WORK TO BE COMPLETED:
Would you restate each line of the data below word for word, without its pictures?

---- MATERIAL FOR THIS TASK

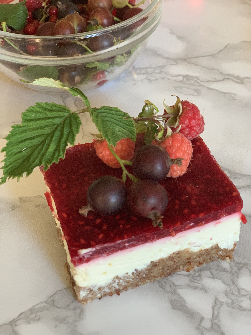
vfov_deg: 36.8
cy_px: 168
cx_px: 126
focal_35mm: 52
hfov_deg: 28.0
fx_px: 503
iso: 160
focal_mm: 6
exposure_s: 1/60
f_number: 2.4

--------

ANSWER SECTION:
vfov_deg: 36.8
cy_px: 168
cx_px: 126
focal_35mm: 52
hfov_deg: 28.0
fx_px: 503
iso: 160
focal_mm: 6
exposure_s: 1/60
f_number: 2.4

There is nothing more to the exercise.